Key farm groups back revenue plan
Three influential farm groups Wednesday urged the House and Senate agriculture committees to replace the main existing commodity programs with a revenue-based risk management plan that would pay for some losses not covered by crop insurance.
Today’s letter to the chairs and ranking minority members of the ag committees was signed by the American Soybean Association, National Corn Growers Association and National Farmers Union.
All three have their own farm bill proposals but they’ve united behind the idea of replacing existing farm programs, including the often criticized direct payments, with a program helps farmers only when they have losses in revenue.
The groups said that federal budget realities “make it imperative to find a viable risk management approach that can replace several existing programs, including Direct Payments, Countercyclical Payments, SURE, and the ACRE program.”
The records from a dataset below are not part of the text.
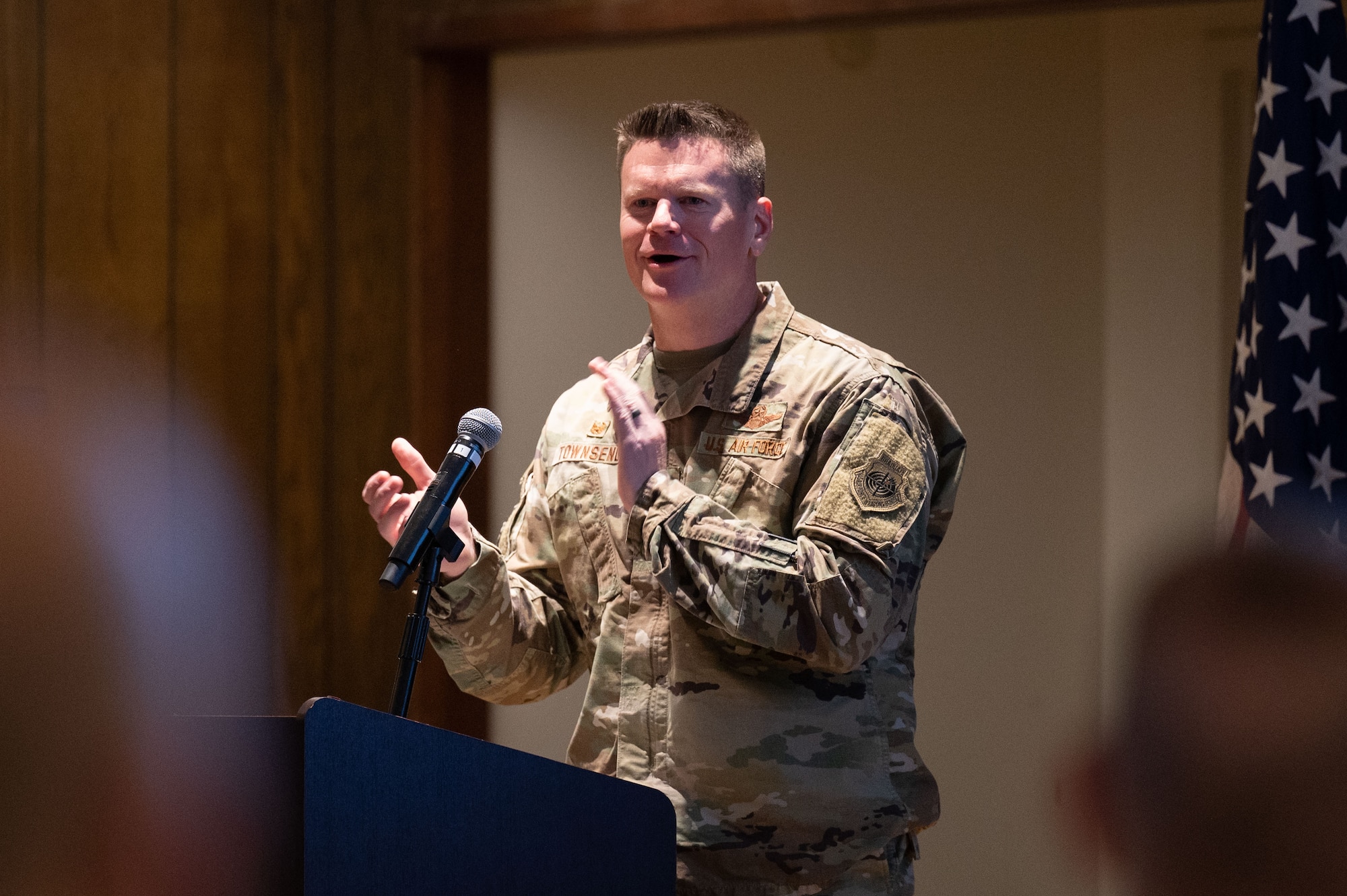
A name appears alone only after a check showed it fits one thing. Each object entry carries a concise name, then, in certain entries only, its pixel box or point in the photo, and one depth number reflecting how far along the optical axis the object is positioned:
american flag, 7.29
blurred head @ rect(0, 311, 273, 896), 5.30
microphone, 6.51
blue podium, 6.28
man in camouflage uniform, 6.68
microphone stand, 6.51
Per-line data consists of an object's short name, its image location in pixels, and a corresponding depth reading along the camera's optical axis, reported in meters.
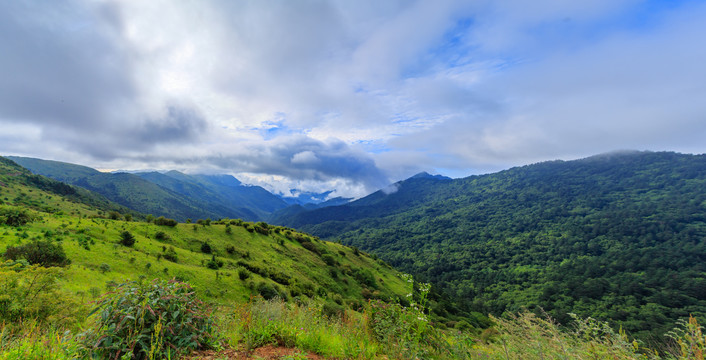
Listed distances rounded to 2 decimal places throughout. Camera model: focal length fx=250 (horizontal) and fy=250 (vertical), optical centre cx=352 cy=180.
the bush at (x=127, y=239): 21.41
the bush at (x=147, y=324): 3.44
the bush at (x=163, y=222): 30.46
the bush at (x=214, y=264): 23.04
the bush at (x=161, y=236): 26.84
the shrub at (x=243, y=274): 22.19
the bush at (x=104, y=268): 15.38
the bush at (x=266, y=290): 20.66
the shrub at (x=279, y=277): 27.11
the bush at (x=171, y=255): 21.89
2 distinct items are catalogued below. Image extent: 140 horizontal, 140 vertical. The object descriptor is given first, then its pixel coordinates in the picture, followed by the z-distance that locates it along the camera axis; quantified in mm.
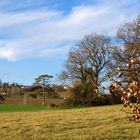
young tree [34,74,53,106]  63790
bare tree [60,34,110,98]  55933
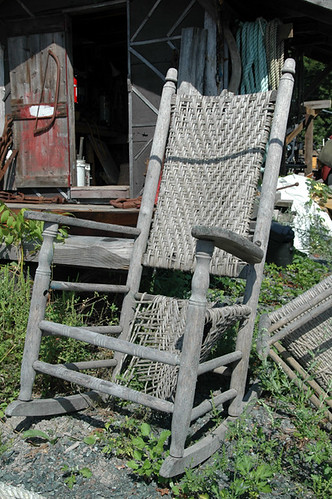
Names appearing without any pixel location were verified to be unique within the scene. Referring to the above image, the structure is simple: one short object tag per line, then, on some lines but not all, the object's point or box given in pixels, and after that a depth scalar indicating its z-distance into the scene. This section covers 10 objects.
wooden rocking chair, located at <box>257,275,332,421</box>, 2.25
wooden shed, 5.03
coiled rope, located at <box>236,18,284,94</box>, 5.20
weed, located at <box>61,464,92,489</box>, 1.89
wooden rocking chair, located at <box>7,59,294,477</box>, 1.86
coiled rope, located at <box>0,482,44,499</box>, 1.69
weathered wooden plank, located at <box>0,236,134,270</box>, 3.06
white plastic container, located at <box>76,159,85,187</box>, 6.48
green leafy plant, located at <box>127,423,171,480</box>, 1.89
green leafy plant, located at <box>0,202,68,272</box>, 3.01
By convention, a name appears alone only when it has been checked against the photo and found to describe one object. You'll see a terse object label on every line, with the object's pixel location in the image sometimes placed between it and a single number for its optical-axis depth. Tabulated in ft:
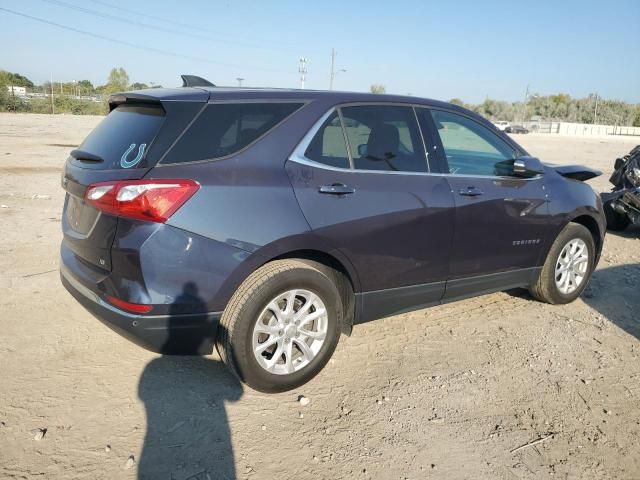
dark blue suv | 8.83
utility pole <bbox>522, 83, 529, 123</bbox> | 285.93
“…under a revenue-based program, compensation for losses that exceed a certain threshold would only be made as they are incurred, on all production, and only on a portion of the loss,” the groups point out. “This stands in contrast with the current Direct Payment program under which farmers receive payments regardless of whether they produce a crop or incur a loss. Also, many producers participate in the crop insurance program at levels that require losses of 30 percent or more before they are compensated. With the elimination of other elements of the farm safety net, a program is needed to offset part of these losses should they occur.”
They also voiced “strong support” for keeping the existing crop insurance program. Any revenue program “should be designed to complement rather than overlap or replace this key part of the farm program safety net,” they said.
The Corn Growers’ vice president of public policy, Jon Doggett, told Agriculture.com that he believes the agriculture committees will try to write at least an abbreviated farm bill to present to the 12-member deficit-cutting Super Committee by November 1. On Monday of this week the ag committees wrote the deficit cutters offering support for cutting agricultural spending by $23 billion over 10 years.
Normally, writing a farm bill involves a series of hearings and bill drafting that takes about 15 months, Doggett said.
“We’re accelerating a 15-month process into less than a month,” Doggett said.
“By necessity, this process is going to be done behind closed doors and by a very small number of members of Congress and we won’t know what they’re going to get done until it’s done,” he said.
And whatever the committees recommend may not be a final cost cutting bill that the Super Committee must produce before Thanksgiving. One possibility would be cutting even more. Eliminating direct payments and not replacing them with anything could save the government some $50 billion over ten years. The Super Committee could eliminate all farm programs and keep only a limited crop insurance program.
“There are members of Congress that would have no problem going down that road,” Doggett said.
Of the $23 billion in savings that the ag committees have endorsed, Doggett said he consistently hears that $15 billion would come from commodity programs, Doggett said. The amount the committees want to cut from nutrition and conservation programs varies according to different sources.
The farm groups are hoping that at least some of the funds saved by cutting existing programs would be available to pay for a revenue program.
“It’s pushing a dime across the table and getting a nickel back, but it sure beats pushing a dime across the table and having them take your hand,” Doggett says.
This week Senators Chuck Grassley (R-IA) and Tim Johnson (D-SD) wrote the committee to urge it to put a limit of $250,000 on potential payments a farm couple could receive. Their proposal is designed for existing farm programs, including direct payments and counter-cyclical payments.
But the letter to the Super Committee (or the Joint Select Committee on Deficit Reduction) also recommends adapting payment limits to any new program.
“Whatever the result, our main point is that setting a meaningful payment limitation and closing current loopholes in the law will provide savings and add integrity to the farm programs,” the two senators said.
Doggett argues that a revenue program would be more like crop insurance and it wouldn’t be fair to penalize producers who might go years without getting payments from the new program, only to limit them in a bad year when their losses exceed any payment limits.
“We don’t have limits on crop insurance,” he said, and the agricultural industry is different than it was five years ago.
“You’re insuring [against] a much bigger loss. You managing a lot bigger risk,” Doggett said.
Johnson said during a press conference on Thursday that he believes the chances of getting Congress to support strict payment limits are better than ever.
When asked if he would support limits on crop insurance, he said, “I could support that as long as they are reasonable.”